In the 1980s, more women entered the corporate workplace, and power suits, shoulder pads, and glamorous evening gowns cropped up on TV shows. They were worn by assertive, beautiful women who took charge and earned wealth on their own terms. But what happened to the men?

“The sexual content of the new shows is relegated solely to the comeback of the macho man.” Joel Thurm said. “The glut of stud stars in the numerous action-adventure shows is clearly aimed at sending a few female hormones raging. But male sexuality is always presented with a bit more subtlety on TV than female sexuality.”


By the early ’80s, the network TV shows trotted out a line of “beefcake” – the male equivalent of “cheesecake,” attracting both women and men. When it came to Voyagers! (1982); however, a handsome man and smart-aleck boy solving historical problems don’t entice viewers with high sex appeal.

Thurm spoke candidly about the new direction for TV networks. “Male sex stars going shirtless or tight-jeaned almost never raise the hackles of the moralists the way females in skimpy attire do. Men are men, after all. Women are symbols – to the moral forces, that is. There is simply nothing new on TV that remotely resembles a “Charlie’s Angels” or even a “Three’s Company.” The only thing that will jiggle on this schedule is Tom Selleck’s mustache.”

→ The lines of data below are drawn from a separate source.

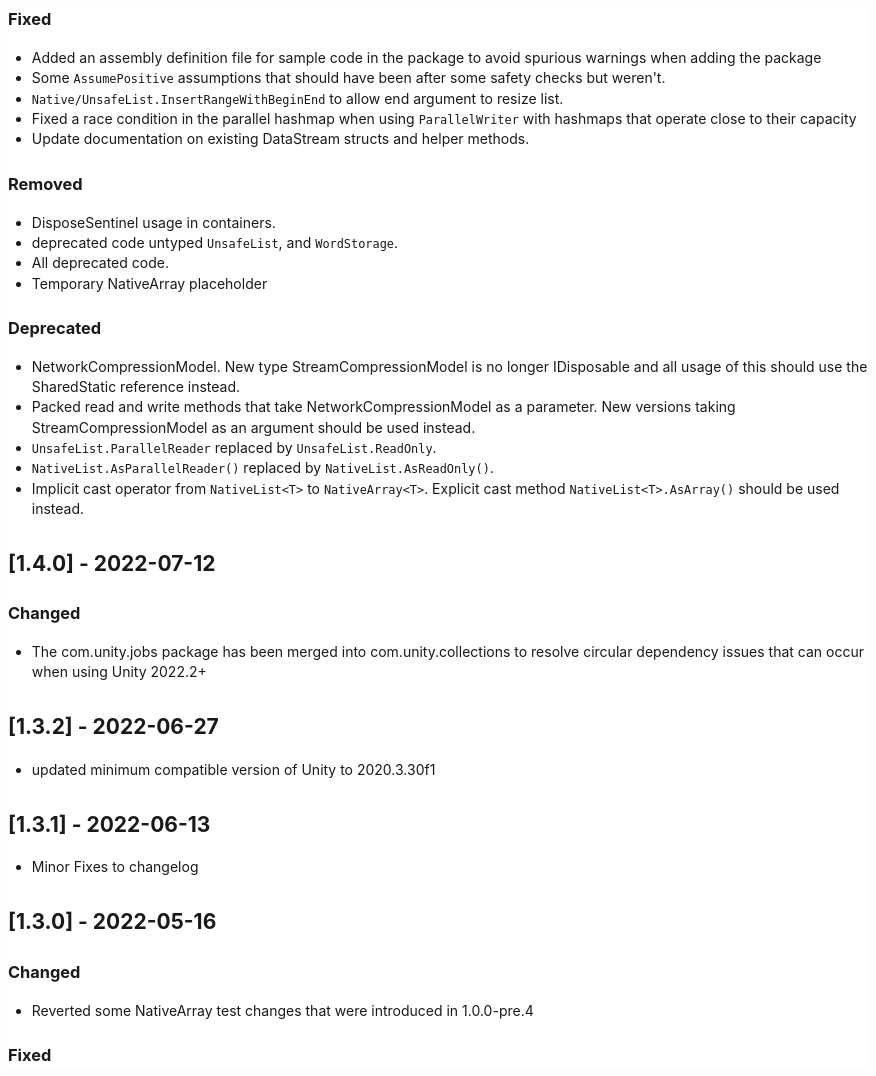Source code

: ### Fixed

* Added an assembly definition file for sample code in the package to avoid spurious warnings when adding the package
* Some `AssumePositive` assumptions that should have been after some safety checks but weren't.
* `Native/UnsafeList.InsertRangeWithBeginEnd` to allow end argument to resize list.
* Fixed a race condition in the parallel hashmap when using `ParallelWriter` with hashmaps that operate close to their capacity
* Update documentation on existing DataStream structs and helper methods.

### Removed

* DisposeSentinel usage in containers.
* deprecated code untyped `UnsafeList`, and `WordStorage`.
* All deprecated code.
* Temporary NativeArray placeholder

### Deprecated

* NetworkCompressionModel. New type StreamCompressionModel is no longer IDisposable and all usage of this should use the SharedStatic reference instead.
* Packed read and write methods that take NetworkCompressionModel as a parameter. New versions taking StreamCompressionModel as an argument should be used instead.
* `UnsafeList.ParallelReader` replaced by `UnsafeList.ReadOnly`.
* `NativeList.AsParallelReader()` replaced by `NativeList.AsReadOnly()`.
* Implicit cast operator from `NativeList<T>` to `NativeArray<T>`. Explicit cast method `NativeList<T>.AsArray()` should be used instead.

## [1.4.0] - 2022-07-12

### Changed

* The com.unity.jobs package has been merged into com.unity.collections to resolve circular dependency issues that can occur when using Unity 2022.2+


## [1.3.2] - 2022-06-27
* updated minimum compatible version of Unity to 2020.3.30f1


## [1.3.1] - 2022-06-13
* Minor Fixes to changelog

## [1.3.0] - 2022-05-16

### Changed

* Reverted some NativeArray test changes that were introduced in 1.0.0-pre.4

### Fixed
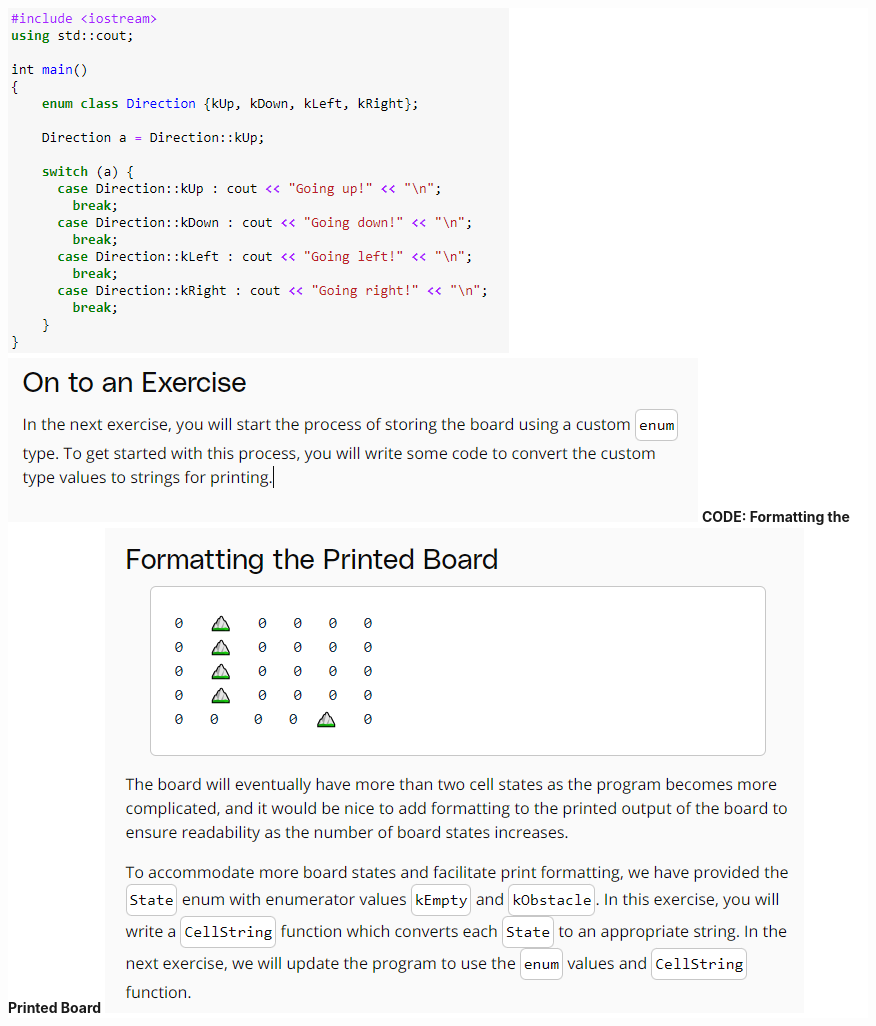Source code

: ![alt text](image-183.png)
![alt text](image-184.png)
**CODE: Formatting the Printed Board**
![alt text](image-185.png)
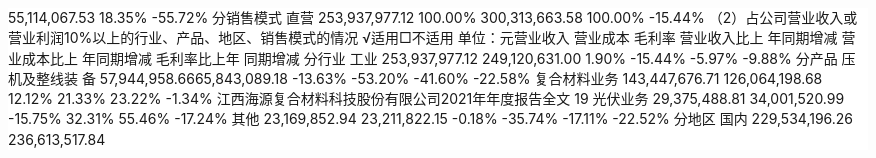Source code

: 55,114,067.53
18.35%
-55.72%
分销售模式
直营
253,937,977.12
100.00%
300,313,663.58
100.00%
-15.44%
（2）占公司营业收入或营业利润10%以上的行业、产品、地区、销售模式的情况
√适用□不适用
单位：元营业收入
营业成本
毛利率
营业收入比上
年同期增减
营业成本比上
年同期增减
毛利率比上年
同期增减
分行业
工业
253,937,977.12
249,120,631.00
1.90%
-15.44%
-5.97%
-9.88%
分产品
压机及整线装
备
57,944,958.6665,843,089.18
-13.63%
-53.20%
-41.60%
-22.58%
复合材料业务
143,447,676.71
126,064,198.68
12.12%
21.33%
23.22%
-1.34%
江西海源复合材料科技股份有限公司2021年年度报告全文
19
光伏业务
29,375,488.81
34,001,520.99
-15.75%
32.31%
55.46%
-17.24%
其他
23,169,852.94
23,211,822.15
-0.18%
-35.74%
-17.11%
-22.52%
分地区
国内
229,534,196.26
236,613,517.84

The “moral forces” may not have taken issue with a man’s bronzed chest or tight jeans. Still, the action and danger these rugged men got themselves into sounded the alarm for TV violence. The media watchdogs turned their attention to that.

NBC developed the peacock feathers for their network emblem in 1956. In her column, entertainment Journalist Liz Smith wrote that Jon-Erik Hexum was a “Sacrificial Peacock.”

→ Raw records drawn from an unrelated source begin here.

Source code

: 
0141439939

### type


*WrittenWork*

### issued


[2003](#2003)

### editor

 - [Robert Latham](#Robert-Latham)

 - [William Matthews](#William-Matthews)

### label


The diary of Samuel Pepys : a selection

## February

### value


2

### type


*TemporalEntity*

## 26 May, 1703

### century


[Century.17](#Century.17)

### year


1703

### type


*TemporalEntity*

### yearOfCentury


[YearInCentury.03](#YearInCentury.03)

“I suppose NBC is making a sacrifice out of Jon-Erik Hexum, star of the new series, “The Voyagers.” [sic]. Because they’ve thrown the show into the boiling time slot opposite the unbeatable “60 Minutes.” But if you should ever get a look at Hexum, who is 6’2, 23 years old, and has turquoise eyes (I’m not kidding), then you just might be tempted to touch that dial in the future.”

The Rise of the Macho Hero


Between 1982-83, the media focused on the swift rise of heroic macho men on television. It was beyond trendy to feature broad-shouldered and hairy, bare-chested men. Actor Bruce Boxleitner stated, “I think we need heroes desperately again, given the state of the world. I rather like being a hero.”

Hollywood Power Broker and Movie-TV dealmaker Jay Bernstein compared viewership with socio-economics. His thoughts weren’t off-base for the viewing habits of the ’70s and ’80s audiences. “In good times when everyone is employed, and the economy is booming, Americans enjoy movies and TV shows involving social problems starring ethnic types in character leads.”

“In bad times such as these, audiences have enough problems of their own. They don’t want to think. They look for handsome, macho males who can handle any problem that comes along. They want entertainment. Escapism.”


The Philosophic Concept of the good-looking macho leading man is as simple as the father figure, big brother, or strong lover who helps you overcome your weak times. They represent men who can solve problems and project optimism.

The concepts of a reliable helper through weak times are fundamental regardless of race or ethnicity. They still play out in American television and movies, with some pertinent tweaks for the current generation. Today there’s considerable raging hostility against what’s known as the “Patriarchy” and “Straight White Males.” Hollywood latched onto that resentment, attempting to make up for their past sins by casting actors with a wide diversity of races in leading roles. Women also inhabit yesteryear’s leading “macho” roles more than ever.